Let’s backtrack a little bit…
In May of 1993 you read a review of Ms. Homes’s book in the Washington Post and called her in New York City?
What prompted you to call her on that day?
If Ms. Homes were not a successful, well-known figure, would you have ever called her?
You made a plan to meet in Washington several days later?
Was anyone else at the meeting? Was the meeting taped or otherwise recorded or monitored by anyone?
What was your reaction to meeting Ms. Homes?
When you met her, were you surprised by the degree to which she looks like you?
Does she look more like you than your other children?
Despite the physical similarity at that meeting, you asked Ms. Homes if she would consent to a paternity test — saying that you had no question as to the likelihood that she was your child, but that your wife was insisting, and that you would need that in order to be able to take her into your family. Is that correct?
What made you question Ms. Homes’s paternity?
After the blood was drawn, as you were walking out with Ms. Homes you told her you had something you wanted to give her — and yet you didn’t give her anything?
What did you want to give her?
Was it something of your mother’s? A family heirloom?
Several months later, you phoned Ms. Homes to say you had the results of the test, and you asked Ms. Homes to once again meet you in a hotel in Maryland?
At that meeting you told Ms. Homes that you were in fact her father — that the DNA test said it was 99.9 percent likely — and you asked, “What are my responsibilities?”
What did you envision as your responsibilities?
What were your intentions toward Ms.
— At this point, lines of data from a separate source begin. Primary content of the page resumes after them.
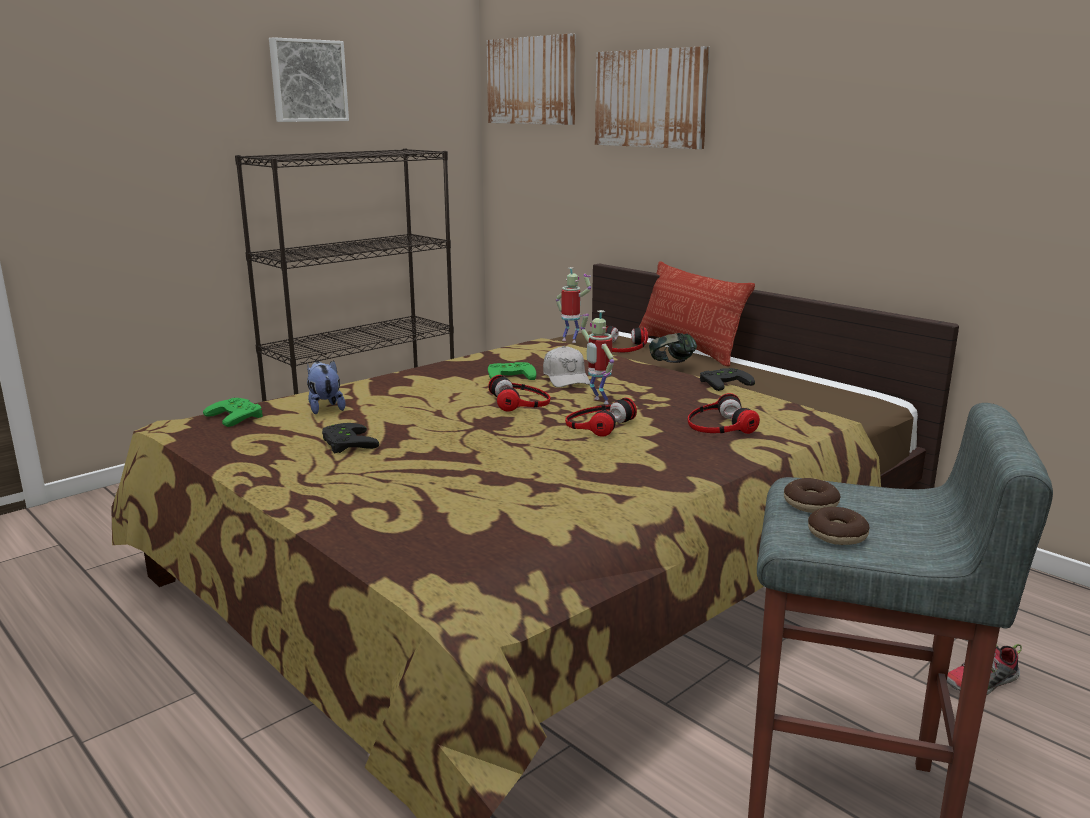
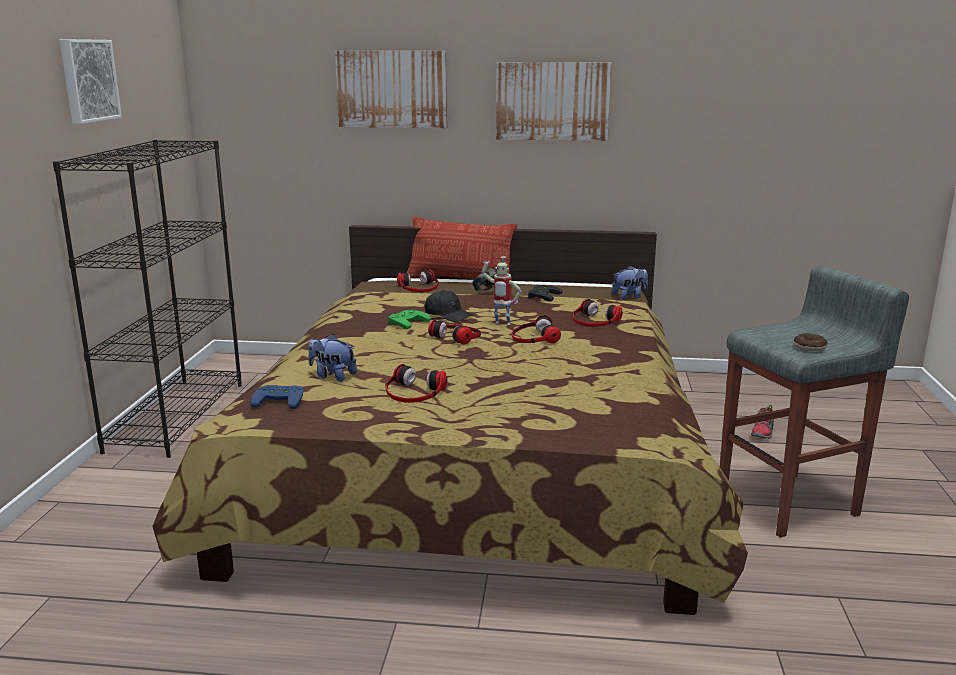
camera: 40 degrees left, 0 degrees up
green game controller [203,398,263,427] -> blue game controller [251,385,303,409]
black game controller [322,423,379,453] -> headphones [385,364,447,403]
picture [487,34,576,125] -> picture moved to [496,62,611,141]
white cap [543,346,590,387] -> black cap [425,290,473,322]
toy robot [556,267,591,343] -> none
donut [784,478,841,513] -> none
none -> plush toy [612,266,648,299]

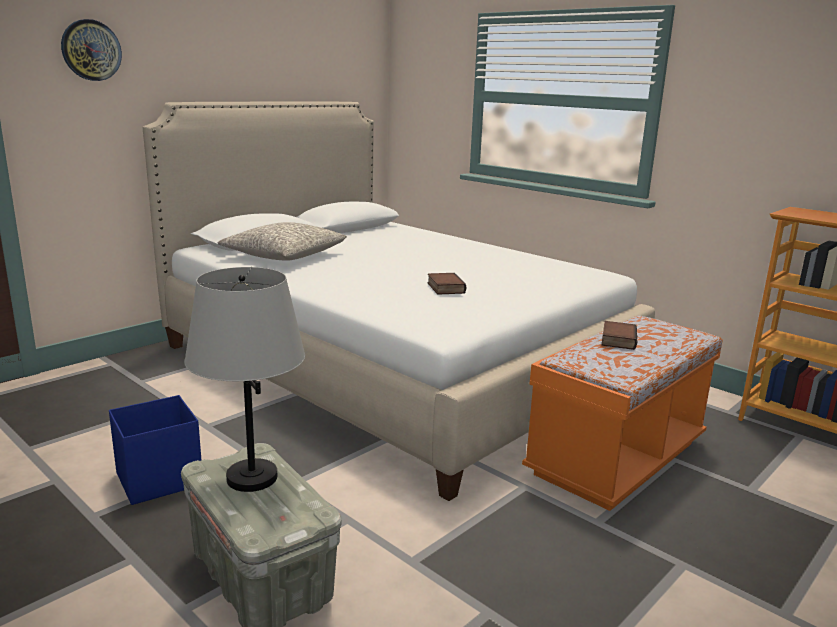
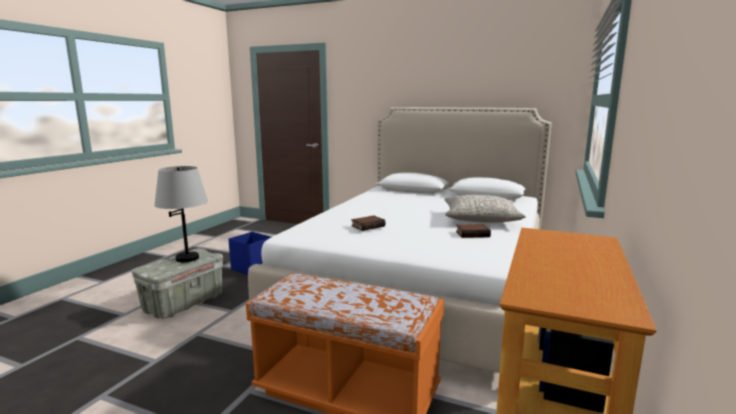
camera: 70 degrees right, 5 degrees down
wall clock [61,19,122,81] -> none
grey pillow [218,222,347,261] -> grey pillow moved to [444,195,526,223]
book [602,321,637,350] -> book moved to [456,224,491,238]

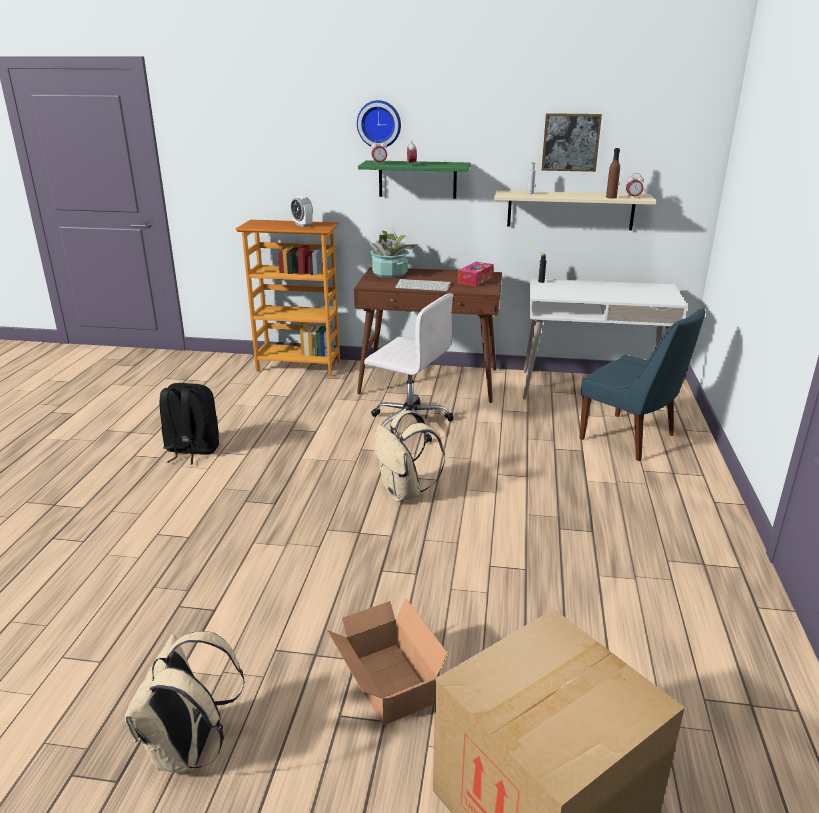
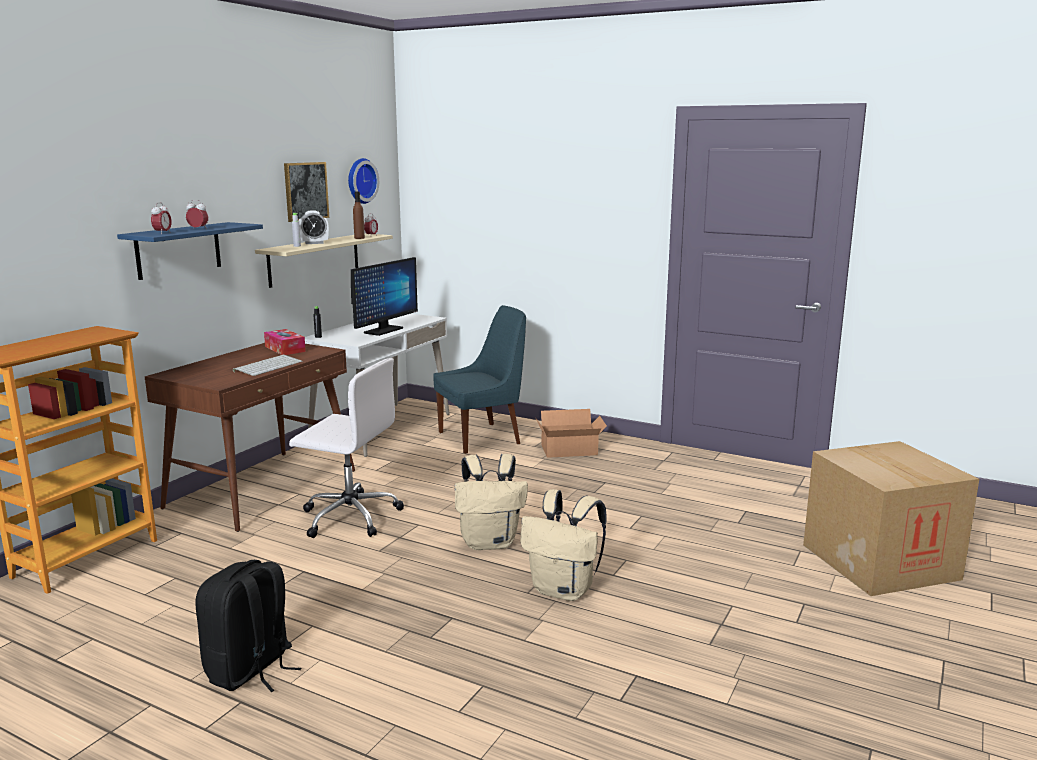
camera: 70 degrees left, 10 degrees down
beige backpack [125,631,245,773] -> beige backpack moved to [520,489,607,601]
alarm clock [291,195,313,227] -> alarm clock moved to [299,210,329,244]
cardboard box [327,598,448,725] -> cardboard box moved to [536,409,607,458]
wall clock [357,100,401,148] -> wall clock moved to [348,158,379,204]
green shelf [358,160,470,199] -> blue shelf [117,222,263,280]
white office chair [364,293,454,443] -> white office chair turned 60 degrees clockwise [289,358,404,538]
potted plant [368,230,419,278] -> none
none -> monitor [351,257,418,336]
Homes when you asked her to submit to the test?
Did you follow through by “taking her into your family”?
Before you discussed the results with Ms. Homes, did you discuss them with anyone else?
Did you discuss them with your wife?
Why did you not offer Ms. Homes a copy of the test result?
What did you do with the test result?
When did you give a copy to your lawyer?
Did you keep a copy for yourself?
Do you typically give the one and only copy of an important document to your attorney?
Did you not put it in your safe deposit box because you didn’t want your wife to discover it?
But didn’t you tell Ms. Homes that it was your wife who insisted on Ms. Homes’s having the paternity test before you could “take her into your family”?
Was the reason your wife wanted Ms. Homes to have the DNA test that you had portrayed Ms. Ballman to your wife as a floozy to make it seem like you were Ms. Ballman’s victim?
You arranged for your eldest son to meet Ms. Homes?
How did that meeting go?
Was your son happy to have more information about something that had only been a dim memory from his childhood — the time he spent with Ms. Ballman?
Was there a lot of tension in your home when your eldest son was a boy?
What was the occasion of your wife meeting Ms. Homes?
Is there a reason why your wife wouldn’t like Ms. Homes?
Why did you say to Ms. Homes later that she and your wife didn’t hit it off?
Did Ms. Homes ever ask you for anything?
Do you have concerns about Ms. Homes making a claim on your estate?
Did she ever in any way indicate that she had any interest in your estate?
Did you have her take the paternity test in order that you might by name exclude her from your estate?
When did you last speak to Ms. Ballman?
And what was the substance of that call?